Direito à Esquerda 2024
Cena do filme «Direito à Esquerda»

É aí que começa a trama confusa do filme, em cujo caleidoscópio aparecem um cossaco deslocado com bigodes mal colados, um advogado medíocre que perde um caso para um oponente despreparado, um segurança japonólogo que é estereotipicamente obcecado por anime e que introduz melodias japonesas e frases sobre samurais no filme, um avô filosofando no ônibus interpretado pelo lendário Sergey Shakurov, uma garota que adora «executar» bonecos Ken, um pianista infiel, Elena Borshchova, um sexólogo introvertido. E etc., etc.
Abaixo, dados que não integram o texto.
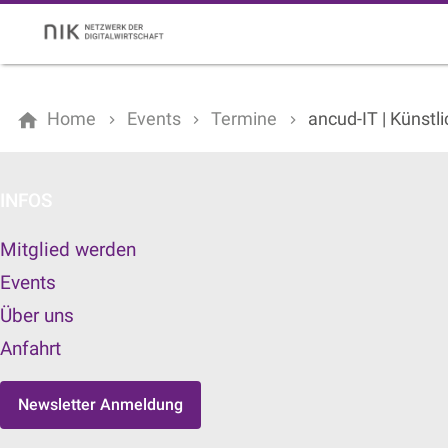
Home
Events
Termine
ancud-IT | Künstl
INFOS
Mitglied werden
Events
Über uns
Anfahrt
Newsletter Anmeldung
Não é de surpreender que, com esse conjunto de elementos, o filme de Garik Petrosyan tenha se tornado mais uma coleção de esquetes mal colados do que um longa-metragem (ok, até o bigode do personagem de Vladimir Sychev, apesar de todos os «mas», está colado de forma mais coerente). O humor poderia ter salvado a situação até certo ponto. Mas para cada piada bem-sucedida (cerca de 5 no filme), há uma distorção do sobrenome do protagonista. Imagine, o sobrenome Konnikov, na opinião dos autores, é a base do humor, um objeto inteiro de piadas e pronúncias erradas. Por exemplo, pode ser pronunciado como «Konyatina». Como disse o autor de um dos maiores hits do ano, «Que perguntas?»
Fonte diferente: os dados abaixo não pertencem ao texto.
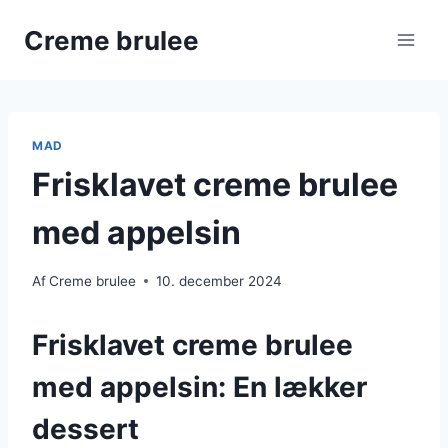
Fortsæt
Creme brulee
til
indhold
MAD
Frisklavet creme brulee
med appelsin
Af
Creme brulee
10. december 2024
Frisklavet creme brulee
med appelsin: En lækker
dessert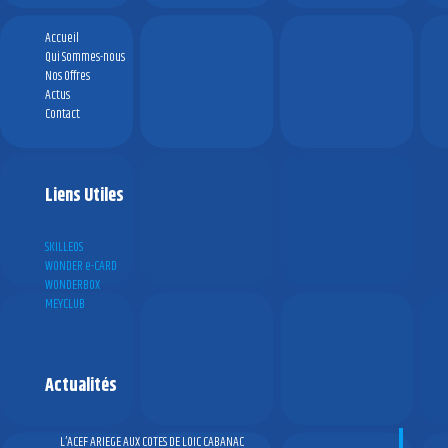
Accueil
Qui Sommes-nous
Nos Offres
Actus
Contact
Liens Utiles
SKILLEOS
WONDER e-CARD
WONDERBOX
MEYCLUB
Actualités
L’ACEF ARIEGE AUX COTES DE LOIC CABANAC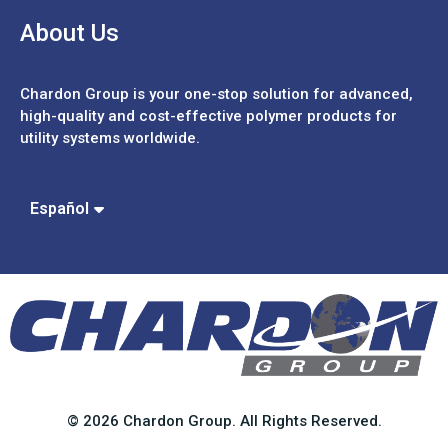
About Us
Chardon Group is your one-stop solution for advanced,
high-quality and cost-effective polymer products for
utility systems worldwide.
Português
中文 (繁體)
中文 (簡體)
Español
English
© 2026 Chardon Group. All Rights Reserved.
Assistir Direito à Esquerda
Cena do filme «Direito à Esquerda»

O filme transpira infantilidade por todos os poros. Daí esses «Vanechkas», «Ivãzinhos», «Alionkas» (parece que os autores nunca ouviram como pessoas de 30 anos falam) combinados com um comportamento inadequado para adultos. Por exemplo, uma situação anedótica: uma das heroínas dorme com um colega incompetente só porque ele disse que seria diretor-geral!
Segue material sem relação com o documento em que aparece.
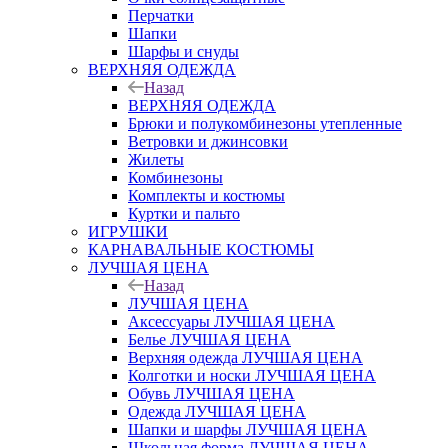
Перчатки
Шапки
Шарфы и снуды
ВЕРХНЯЯ ОДЕЖДА
Назад
ВЕРХНЯЯ ОДЕЖДА
Брюки и полукомбинезоны утепленные
Ветровки и джинсовки
Жилеты
Комбинезоны
Комплекты и костюмы
Куртки и пальто
ИГРУШКИ
КАРНАВАЛЬНЫЕ КОСТЮМЫ
ЛУЧШАЯ ЦЕНА
Назад
ЛУЧШАЯ ЦЕНА
Аксессуары ЛУЧШАЯ ЦЕНА
Белье ЛУЧШАЯ ЦЕНА
Верхняя одежда ЛУЧШАЯ ЦЕНА
Колготки и носки ЛУЧШАЯ ЦЕНА
Обувь ЛУЧШАЯ ЦЕНА
Одежда ЛУЧШАЯ ЦЕНА
Шапки и шарфы ЛУЧШАЯ ЦЕНА
Школьная форма ЛУЧШАЯ ЦЕНА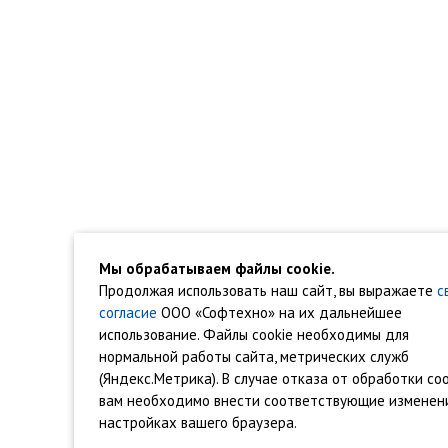
Мы обрабатываем файлы cookie.
Продолжая использовать наш сайт, вы выражаете
с
согласие
ООО «Софтехно» на их дальнейшее
использование. Файлы cookie необходимы для
нормальной работы сайта, метрических служб
(Яндекс.Метрика). В случае отказа от обработки coo
вам необходимо внести соответствующие изменен
настройках вашего браузера.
A correção de cor e a trilha sonora em «Direito à Esquerda» lembram, por algum motivo, não um filme artístico, mas uma gravação de casamento. É compreensível, afinal tem o avô e o pai brigando, danças desajeitadas do noivo, crianças fazendo coro... Não dá para fazer filmes profissionais assim. E no entanto, neste mesmo mundo, as pessoas já aprenderam a filmar filmes visualmente deslumbrantes e atmosféricos com um iPhone.

Filme Direito à Esquerda
Cena do filme «Direito à Esquerda»

Apesar de todo esse bushido local, praticamente não há críticas aos atores. Eles se viram como podem, atuam onde não há o que atuar e tentam encontrar qualquer característica dos personagens que possa servir de apoio. E Roman Mayakin, com seu carisma, suaviza o absurdo que acontece na tela.

Não, há uma pergunta para os atores: «Por que vocês participaram disso?» No entanto, até mesmo os representantes do cinema devem ter o «direito» à sua «esquerda» na forma de participação em filmes como este, que não podem ser recomendados a ninguém, por nada, nunca (pode-se cantar, está no espírito do filme).